I'd very much like to see an autopilot for supercruise. And I do feel like it would be consistent within the game world. I'm having a bit of trouble understanding the vehement opposition. Personally I enjoy manually handling the docking process (every single time), and it has no effect on my enjoyment that other players might use the auto-docking-computer.
Just to clarify, when I say autopilot for supercruise, I mean a system that can plot a course around planetary bodies and controll the pitch/yaw/roll and throttle to guide the ship to the destination. If it has to use a parabolic out-of-plane approach and would take twice as long as the manual approach... fine by me. So no teleportation, no interdiction evasion, maybe not even disenganging upon arrival.

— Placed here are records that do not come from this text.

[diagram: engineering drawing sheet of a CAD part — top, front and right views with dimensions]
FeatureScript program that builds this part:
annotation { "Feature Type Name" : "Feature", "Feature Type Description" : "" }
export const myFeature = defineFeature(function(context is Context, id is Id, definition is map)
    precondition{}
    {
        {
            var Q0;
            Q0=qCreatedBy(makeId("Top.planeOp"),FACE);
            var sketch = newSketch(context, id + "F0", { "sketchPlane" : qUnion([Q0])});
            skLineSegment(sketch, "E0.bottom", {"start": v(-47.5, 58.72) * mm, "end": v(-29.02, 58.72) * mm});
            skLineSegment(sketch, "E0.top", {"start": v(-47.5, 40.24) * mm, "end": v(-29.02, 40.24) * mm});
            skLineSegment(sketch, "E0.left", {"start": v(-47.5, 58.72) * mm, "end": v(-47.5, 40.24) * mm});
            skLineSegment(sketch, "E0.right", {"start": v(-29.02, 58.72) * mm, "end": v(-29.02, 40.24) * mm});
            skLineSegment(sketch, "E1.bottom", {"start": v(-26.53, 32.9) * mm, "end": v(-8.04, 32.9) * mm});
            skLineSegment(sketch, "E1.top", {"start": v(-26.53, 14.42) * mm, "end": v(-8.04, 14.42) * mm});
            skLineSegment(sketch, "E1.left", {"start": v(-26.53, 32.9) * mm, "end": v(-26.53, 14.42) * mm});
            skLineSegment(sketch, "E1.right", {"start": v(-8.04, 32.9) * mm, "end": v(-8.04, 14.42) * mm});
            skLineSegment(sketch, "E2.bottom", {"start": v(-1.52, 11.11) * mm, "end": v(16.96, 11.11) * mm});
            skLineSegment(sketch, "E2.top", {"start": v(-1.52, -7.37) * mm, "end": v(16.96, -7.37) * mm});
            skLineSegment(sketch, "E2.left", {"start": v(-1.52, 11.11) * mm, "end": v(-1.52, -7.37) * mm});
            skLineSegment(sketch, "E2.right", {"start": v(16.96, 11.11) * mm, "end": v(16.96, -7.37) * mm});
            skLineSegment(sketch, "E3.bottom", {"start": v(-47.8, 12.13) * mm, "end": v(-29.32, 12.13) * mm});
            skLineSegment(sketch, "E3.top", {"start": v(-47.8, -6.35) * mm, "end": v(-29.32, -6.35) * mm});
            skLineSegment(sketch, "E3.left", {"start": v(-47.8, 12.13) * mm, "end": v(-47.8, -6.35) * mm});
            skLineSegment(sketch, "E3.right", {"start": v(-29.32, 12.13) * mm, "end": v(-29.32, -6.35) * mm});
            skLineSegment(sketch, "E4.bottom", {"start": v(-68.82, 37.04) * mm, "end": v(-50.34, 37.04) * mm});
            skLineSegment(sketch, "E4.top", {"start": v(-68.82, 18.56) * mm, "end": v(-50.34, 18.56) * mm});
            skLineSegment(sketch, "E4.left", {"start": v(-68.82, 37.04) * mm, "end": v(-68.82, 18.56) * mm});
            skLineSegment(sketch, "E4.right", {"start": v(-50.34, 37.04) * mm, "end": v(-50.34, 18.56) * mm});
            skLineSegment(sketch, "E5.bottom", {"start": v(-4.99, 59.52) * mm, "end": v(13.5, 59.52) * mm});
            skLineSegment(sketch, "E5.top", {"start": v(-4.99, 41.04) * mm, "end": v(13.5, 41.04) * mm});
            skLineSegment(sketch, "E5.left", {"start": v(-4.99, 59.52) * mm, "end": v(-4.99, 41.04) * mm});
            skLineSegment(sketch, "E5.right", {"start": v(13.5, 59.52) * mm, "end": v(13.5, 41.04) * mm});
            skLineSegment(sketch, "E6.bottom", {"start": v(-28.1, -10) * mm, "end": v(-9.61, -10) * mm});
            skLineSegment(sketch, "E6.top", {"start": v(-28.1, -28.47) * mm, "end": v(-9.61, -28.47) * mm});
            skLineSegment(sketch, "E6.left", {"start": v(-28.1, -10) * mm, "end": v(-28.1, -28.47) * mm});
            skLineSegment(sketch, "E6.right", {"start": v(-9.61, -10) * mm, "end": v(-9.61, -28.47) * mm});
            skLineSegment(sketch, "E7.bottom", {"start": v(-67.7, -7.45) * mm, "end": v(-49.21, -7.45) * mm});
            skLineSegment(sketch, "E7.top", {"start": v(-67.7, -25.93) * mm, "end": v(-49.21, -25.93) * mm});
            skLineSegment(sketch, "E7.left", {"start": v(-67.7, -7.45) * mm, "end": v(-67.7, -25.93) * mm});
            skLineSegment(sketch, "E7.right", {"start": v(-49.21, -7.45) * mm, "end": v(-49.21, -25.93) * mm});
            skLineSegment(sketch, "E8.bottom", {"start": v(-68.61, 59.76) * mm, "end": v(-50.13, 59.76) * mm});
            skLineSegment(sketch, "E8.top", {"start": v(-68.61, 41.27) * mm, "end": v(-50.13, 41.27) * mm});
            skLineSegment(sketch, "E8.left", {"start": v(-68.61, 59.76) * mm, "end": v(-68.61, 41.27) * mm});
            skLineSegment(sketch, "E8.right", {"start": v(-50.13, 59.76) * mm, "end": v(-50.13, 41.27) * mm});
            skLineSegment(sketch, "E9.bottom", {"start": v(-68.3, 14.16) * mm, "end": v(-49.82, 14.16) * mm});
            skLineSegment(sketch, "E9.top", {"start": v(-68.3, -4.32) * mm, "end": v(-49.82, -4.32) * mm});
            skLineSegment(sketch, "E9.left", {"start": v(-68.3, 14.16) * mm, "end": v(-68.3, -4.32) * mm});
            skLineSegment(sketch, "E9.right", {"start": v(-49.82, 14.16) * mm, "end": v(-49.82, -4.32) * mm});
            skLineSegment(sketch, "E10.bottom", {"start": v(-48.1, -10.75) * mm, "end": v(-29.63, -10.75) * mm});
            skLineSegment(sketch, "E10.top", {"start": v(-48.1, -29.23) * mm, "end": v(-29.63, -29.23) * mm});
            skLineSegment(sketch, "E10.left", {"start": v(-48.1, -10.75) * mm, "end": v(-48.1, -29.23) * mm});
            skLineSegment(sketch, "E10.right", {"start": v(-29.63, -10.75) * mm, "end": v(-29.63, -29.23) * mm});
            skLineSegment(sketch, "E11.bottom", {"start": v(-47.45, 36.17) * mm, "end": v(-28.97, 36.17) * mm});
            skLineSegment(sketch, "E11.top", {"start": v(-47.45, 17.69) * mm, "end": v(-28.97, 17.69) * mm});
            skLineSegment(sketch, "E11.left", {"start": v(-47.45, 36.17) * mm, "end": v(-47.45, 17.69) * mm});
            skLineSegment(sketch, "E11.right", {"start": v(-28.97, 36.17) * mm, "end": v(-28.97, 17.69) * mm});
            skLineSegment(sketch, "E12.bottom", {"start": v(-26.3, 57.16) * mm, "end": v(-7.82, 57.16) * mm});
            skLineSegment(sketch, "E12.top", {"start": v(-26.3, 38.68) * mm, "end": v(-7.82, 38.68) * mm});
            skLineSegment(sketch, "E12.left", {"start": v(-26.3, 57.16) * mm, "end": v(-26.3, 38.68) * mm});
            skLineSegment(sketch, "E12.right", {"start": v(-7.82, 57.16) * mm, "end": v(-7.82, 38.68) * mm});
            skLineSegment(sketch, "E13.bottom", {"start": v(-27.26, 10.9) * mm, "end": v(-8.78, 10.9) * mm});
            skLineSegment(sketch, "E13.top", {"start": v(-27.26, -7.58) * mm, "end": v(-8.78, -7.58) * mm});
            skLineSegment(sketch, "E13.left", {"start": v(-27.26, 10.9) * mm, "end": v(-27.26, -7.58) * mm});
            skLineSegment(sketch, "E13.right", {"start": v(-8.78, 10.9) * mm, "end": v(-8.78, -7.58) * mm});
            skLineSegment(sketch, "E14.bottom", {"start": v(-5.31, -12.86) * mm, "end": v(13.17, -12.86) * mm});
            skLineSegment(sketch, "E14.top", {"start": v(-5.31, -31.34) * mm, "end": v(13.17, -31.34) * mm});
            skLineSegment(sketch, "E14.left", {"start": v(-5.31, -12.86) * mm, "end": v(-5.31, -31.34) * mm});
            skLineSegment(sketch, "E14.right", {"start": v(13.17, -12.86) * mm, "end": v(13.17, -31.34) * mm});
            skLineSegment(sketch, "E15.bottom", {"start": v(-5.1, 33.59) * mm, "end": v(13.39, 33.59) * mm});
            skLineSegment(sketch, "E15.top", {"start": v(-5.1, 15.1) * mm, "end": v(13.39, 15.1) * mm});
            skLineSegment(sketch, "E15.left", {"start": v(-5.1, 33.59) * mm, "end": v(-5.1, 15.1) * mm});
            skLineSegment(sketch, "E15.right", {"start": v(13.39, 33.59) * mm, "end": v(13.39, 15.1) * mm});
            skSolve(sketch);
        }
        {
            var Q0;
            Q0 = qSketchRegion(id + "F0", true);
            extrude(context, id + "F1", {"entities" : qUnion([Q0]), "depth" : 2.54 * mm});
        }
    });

Now, I'd like to explain why I think that an autopilot would be consistent within the game world.
Such an autopilot would require computing movement of objects in relative motion to each other. And it would require sensors identifying single objects, their positions, orientations and their relative speed to the vessel being controlled. These sensors already exist within the game: the targeting computer can display the distance, orientation, and speed of vessels it currently focuses. And it can provide these data instantly on focusing a vessel. And then there's the system that displays the planetary information and orbit lines on your HUD. This system is also able to instantaneously display the distance, orientation and movement of stars and planetary bodies.

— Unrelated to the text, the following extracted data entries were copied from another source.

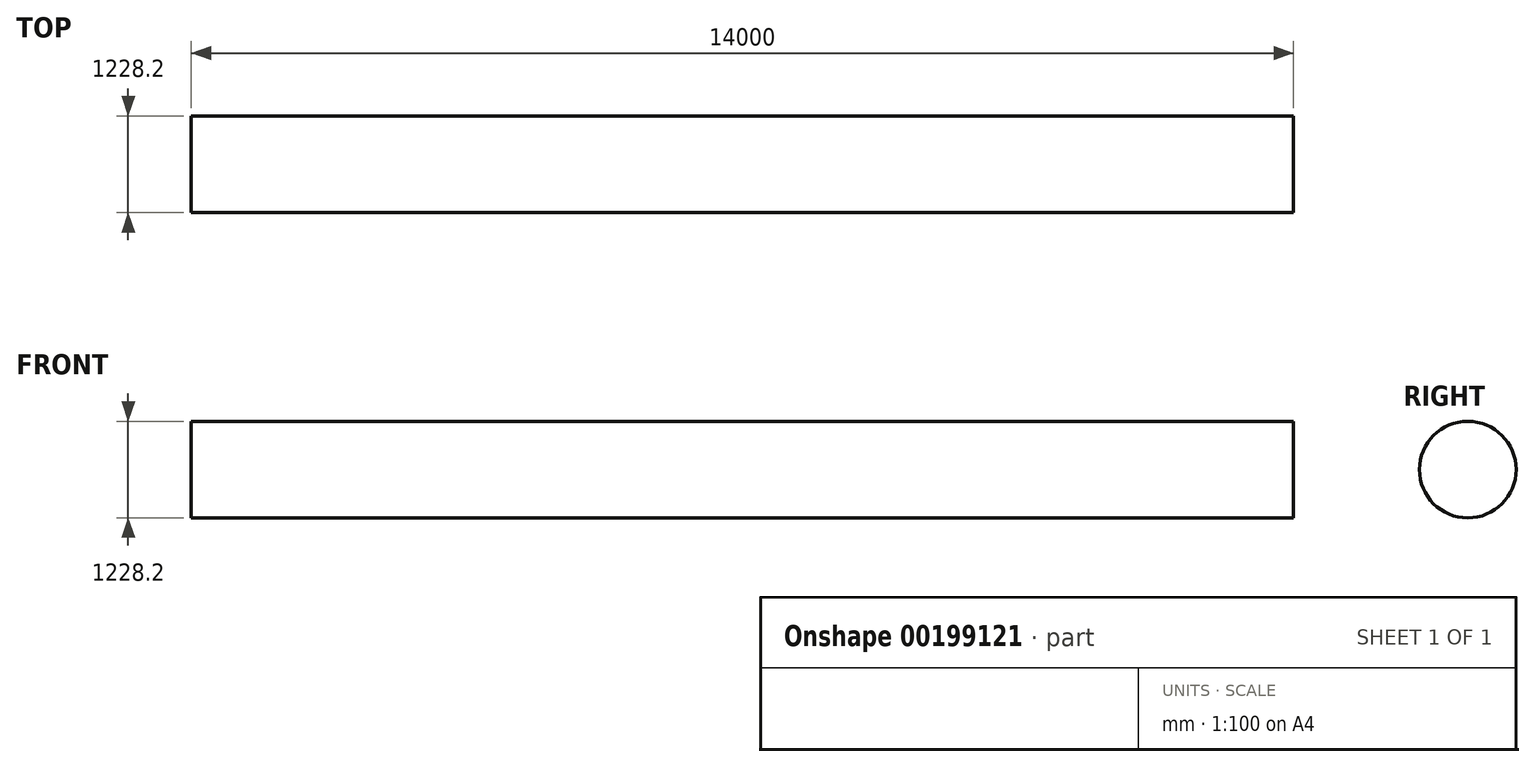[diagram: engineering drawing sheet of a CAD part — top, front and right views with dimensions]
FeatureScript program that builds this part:
annotation { "Feature Type Name" : "Feature", "Feature Type Description" : "" }
export const myFeature = defineFeature(function(context is Context, id is Id, definition is map)
    precondition{}
    {
        {
            var Q0;
            Q0=qCreatedBy(makeId("Right.planeOp"),FACE);
            var sketch = newSketch(context, id + "F0", { "sketchPlane" : qUnion([Q0])});
            skCircle(sketch, "E0", {"center": v(0, 0) * mm, "radius": 614.1 * mm});
            skSolve(sketch);
        }
        {
            var Q0;
            Q0 = qSketchRegion(id + "F0", true);
            extrude(context, id + "F1", {"entities" : qUnion([Q0]), "endBound" : BoundingType.SYMMETRIC, "depth" : 14000 * mm});
        }
    });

Then there's gimballed and turreted weapons and seeking missiles. These show that within the game world exists knowledge how to build a system that can calculate and predict velocities and control objects according to these calculations. It's really not that hard or unreasonable to adapt such a system from controlling rotary motors and solenoids to thrusters and drives.
Finally, just because it was mentioned many times, an auto-pilot (for supercruise or docking) does not require self-aware AI. An auto-pilot is actually a very simple feedback loop between sensors and actuators, possibly a state machine thrown in. There's NO WAY EVER for something like this to develop self-awareness. An auto-pilot does not need massive amounts of computational power or exceptionally dense and efficient data storage, it doesn't even need to be a digital computer at all. You could totally build such an auto-pilot from analog components. The reason the station personel takes control of your docking when using the docking computer is simply: humans can sometimes be pretty uncalculable and erratic. So quick intervention by a human controller is very much beneficial to the station and it's visitors.
So, I'd very much like to see an autopilot for supercruise. I think it would fit, and be consistent with the game world. If supercruise becomes filled with more content and events, that's fine, but long lonely cruises, that's kind of implied by space (
spaaaaaaace) travel.
PS:
Ok, so maybe a super-cruise auto-pilot might make trade-bots possible. But I really don't see a problem with that. In my experience cheaters/exploiters/boters are only a minority in games. Granted they can cause issues in persistent shared worlds, but they're still a minority. If super-cruise auto-pilot benefits the majority of players and is "abused" by others, it's still a good idea based on the principles of democracy
Best way to handle this problem though: Offline Mode! Cheaters can cheat all they want, hackers can hack all they want, and honest players can honest play all they want.